## INPUT DATA
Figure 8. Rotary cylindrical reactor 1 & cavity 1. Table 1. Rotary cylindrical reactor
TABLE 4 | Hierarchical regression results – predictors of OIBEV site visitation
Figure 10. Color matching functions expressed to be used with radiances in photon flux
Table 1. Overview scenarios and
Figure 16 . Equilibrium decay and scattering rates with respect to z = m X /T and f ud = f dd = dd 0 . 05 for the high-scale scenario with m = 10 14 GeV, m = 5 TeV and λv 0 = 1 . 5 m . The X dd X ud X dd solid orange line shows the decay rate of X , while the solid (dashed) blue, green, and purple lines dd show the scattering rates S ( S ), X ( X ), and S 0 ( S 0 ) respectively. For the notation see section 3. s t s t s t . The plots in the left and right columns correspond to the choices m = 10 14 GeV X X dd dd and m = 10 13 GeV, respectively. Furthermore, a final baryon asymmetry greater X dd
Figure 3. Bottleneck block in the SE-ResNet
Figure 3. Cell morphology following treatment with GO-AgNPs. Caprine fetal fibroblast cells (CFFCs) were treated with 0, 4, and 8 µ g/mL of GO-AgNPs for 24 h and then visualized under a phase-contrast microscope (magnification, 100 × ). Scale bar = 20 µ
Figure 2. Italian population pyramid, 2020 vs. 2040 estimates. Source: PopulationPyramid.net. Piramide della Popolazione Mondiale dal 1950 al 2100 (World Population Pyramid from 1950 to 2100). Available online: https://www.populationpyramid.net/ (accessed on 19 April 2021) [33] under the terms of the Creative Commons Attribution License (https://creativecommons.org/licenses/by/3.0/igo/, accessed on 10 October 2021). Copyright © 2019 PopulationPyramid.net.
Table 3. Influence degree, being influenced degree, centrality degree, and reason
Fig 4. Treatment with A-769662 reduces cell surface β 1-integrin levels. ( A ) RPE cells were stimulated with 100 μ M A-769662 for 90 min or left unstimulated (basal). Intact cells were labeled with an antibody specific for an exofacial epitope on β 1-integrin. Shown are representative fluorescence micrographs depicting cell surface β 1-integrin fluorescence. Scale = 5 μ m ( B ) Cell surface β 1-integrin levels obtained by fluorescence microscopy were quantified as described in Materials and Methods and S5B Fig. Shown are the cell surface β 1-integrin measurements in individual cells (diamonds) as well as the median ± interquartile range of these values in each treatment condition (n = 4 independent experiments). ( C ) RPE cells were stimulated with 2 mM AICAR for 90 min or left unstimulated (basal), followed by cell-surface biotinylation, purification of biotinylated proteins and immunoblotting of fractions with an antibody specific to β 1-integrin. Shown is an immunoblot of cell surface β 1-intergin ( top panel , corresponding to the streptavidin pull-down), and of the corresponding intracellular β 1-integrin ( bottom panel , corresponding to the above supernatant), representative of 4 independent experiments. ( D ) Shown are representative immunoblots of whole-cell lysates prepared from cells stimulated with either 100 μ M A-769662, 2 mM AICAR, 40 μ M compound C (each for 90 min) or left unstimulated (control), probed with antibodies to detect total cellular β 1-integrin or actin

## TASK PROMPT
For this exercise, find all lines in the records containing the word "under" and copy them.

## SOLUTION TO THIS PROBLEM
Figure 3. Cell morphology following treatment with GO-AgNPs. Caprine fetal fibroblast cells (CFFCs) were treated with 0, 4, and 8 µ g/mL of GO-AgNPs for 24 h and then visualized under a phase-contrast microscope (magnification, 100 × ). Scale bar = 20 µ
Figure 2. Italian population pyramid, 2020 vs. 2040 estimates. Source: PopulationPyramid.net. Piramide della Popolazione Mondiale dal 1950 al 2100 (World Population Pyramid from 1950 to 2100). Available online: https://www.populationpyramid.net/ (accessed on 19 April 2021) [33] under the terms of the Creative Commons Attribution License (https://creativecommons.org/licenses/by/3.0/igo/, accessed on 10 October 2021). Copyright © 2019 PopulationPyramid.net.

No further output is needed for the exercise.